Monday, March 27, 2017


There is no doubt that news and talk radio is now enjoying an abundance of listeners. Last week, Nielsen Audio released a report – Diving Deeper Into PPM’s News/Talk Surge [link] – that examines the similarities and differences between the performance of commercial News/Talk stations and noncommercial NPR News/Talk stations.

Nielsen says the surge is unusual because listening to News/Talk stations typically drops back to normal listening levels after the November elections. Not now. The news is being driven by a President who seems to thrive on conflict, bravado and insults. The result is “must hear,” “must read,” “must watch” and “must comment” reporting that draws listeners like rubberneckers driving by an accident.
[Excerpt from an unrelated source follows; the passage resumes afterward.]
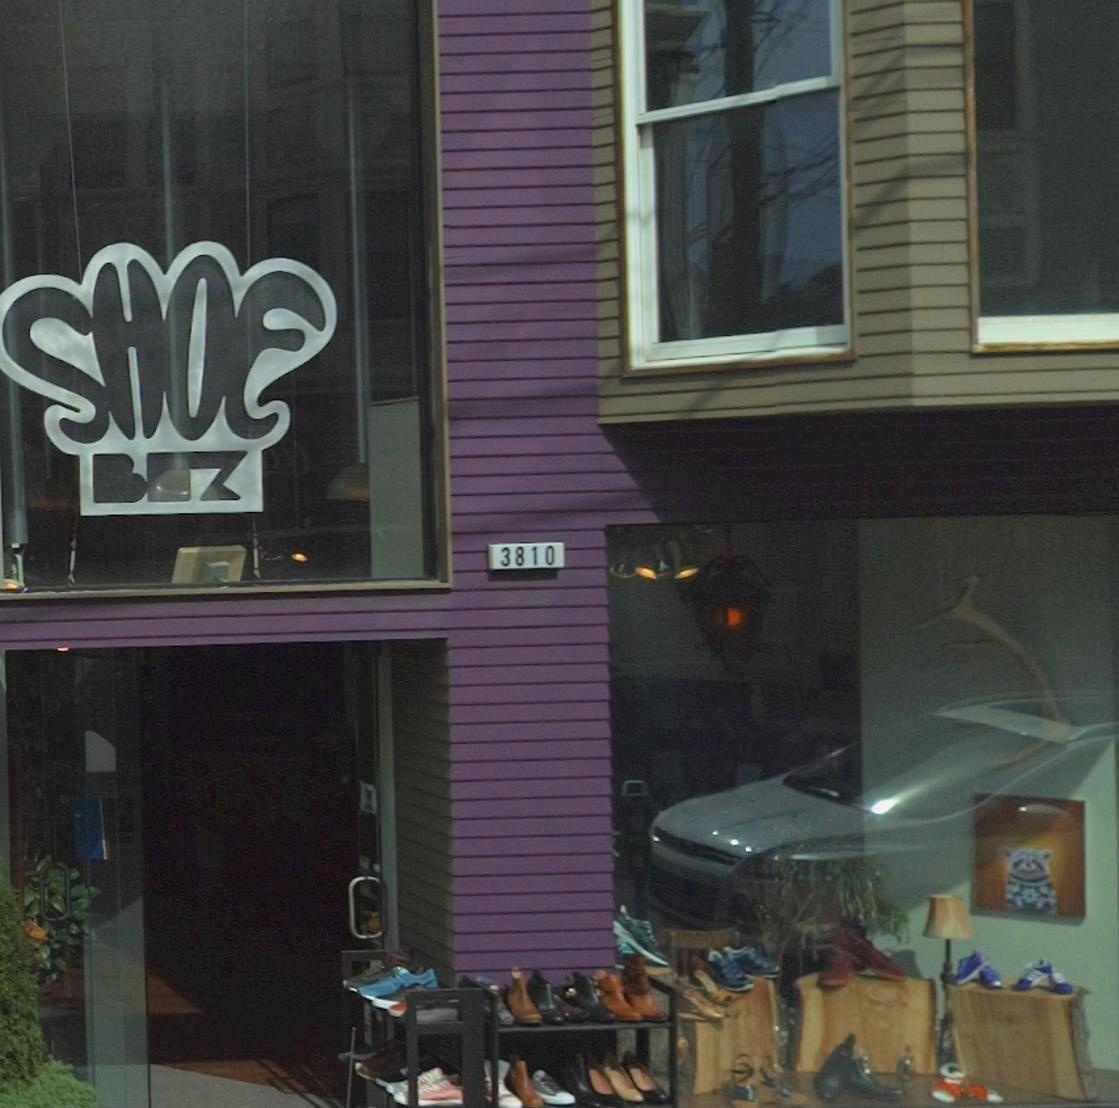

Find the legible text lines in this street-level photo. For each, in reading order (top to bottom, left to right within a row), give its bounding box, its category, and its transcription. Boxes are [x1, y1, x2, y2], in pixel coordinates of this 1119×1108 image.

[0, 248, 333, 451] BusinessName: SHOE
[87, 446, 253, 507] BusinessName: B**
[500, 543, 557, 569] StreetNumber: 3810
Regardless of viewpoints, this is HOT media and it is likely to continue.

Nielsen looked at the performance of 66 noncom NPR News/Talk stations and 205 commercial News/Talk stations using February PPM data. About two-thirds of commercial News/Talk stations are actually all-Talk, featuring opinionated hosts such as Rush Limbaugh.  The other third are either “weather and traffic” stations such as 1010 WINS and KNX, or full-time news stations like WTOP.

According Nielsen’s analysis, commercial News/Talk stations have a significantly larger AQH Share of the overall audience than NPR News/Talk stations. Commercial station listeners tend to be older than noncom listeners. Both commercial and noncom News/Talk stations are seeing audience growth but the pace of growth for NPR News/Talk stations is greater.

Noncoms do better with Millennial-age listeners (18-34) than commercial stations.  Overall, the older a listener is, the more likely they are to listen to commercial News/Talk programming.


Nielsen is about measurable metrics, not about content. In strategic terms, commercial and noncom News/Talk stations are almost completely different.

On the right is a chart showing hour-by-hour programming on WUNC (NPR noncom) and WTKK (Commercial Talk) during Monday – Friday, 6am to 7pm, hours when the most people hear radio. WTKK is owned by iHeartMedia and has a schedule that is typical of commercial talk stations.

The entire 13 hours of programming on WTKK are talk shows. On WUNC, 10 of the 13 hours are newsmagazines. WUNC has 3 hours talk and interview programming.

All of the shows on WTKK are built around opinionated hosts. All of the shows on WUNC are assembles with a handful of hosts who are more prominent than others.  The emphasis on WTKK is opinion.  The emphasis on WUNC is most often fact-based reporting.

All four hosts on WTKK are older white men.  On WUNC there is a much wider diversity of ages, gender and backgrounds. The only things the two groups of stations have in common is that they are based on the spoken word.

Differences between WTKK and WUNC are perhaps best illustrated by the bio of WTKK “morning man” K. C. O’Dea on the station website [link]:

K. C. O’Dea
KC is a fifth generation cattle rancher from Wyoming, making him the obvious choice to talk about all things alternative rock. 

[O’Dea got] a few part time shifts between classes at a local alternative rock station he eventually started working for local concert venues as a stage hand. 

[He likes] exploring the latest restaurant or brewery, checking out all of our awesome music venues, and shamelessly claiming it’s all research when the boss asks why your eyes are bloodshot.

To me, this sounds like news according to Beavis & Butthead. There is nothing wrong with that.  My point is that the appeal of commercial and noncom News/Talk in very different.


While I was doing research for the story above I came across an interesting commentary in the Seattle Weekly [link] about “the maddening allure of KIRO radio.” KIRO is one of the nation’s leading commercial News/Talk stations.  They have hired public radio folks to host shows – Luke Burbank comes to mind.

This paragraph echoes what I said above:

The guiding philosophy of [KIRO] 97.3 FM can be summed up as this: Don’t be boring. There’s a word that gets used around the station, “stentorian,” and it’s a bad one. It’s how people describe what KIRO doesn’t do, which is to simply read people the news over the radio in the voice of a practiced broadcaster. It’s an approach meant to reflect the modern state of the news on a medium – FM radio – that is decidedly old-school.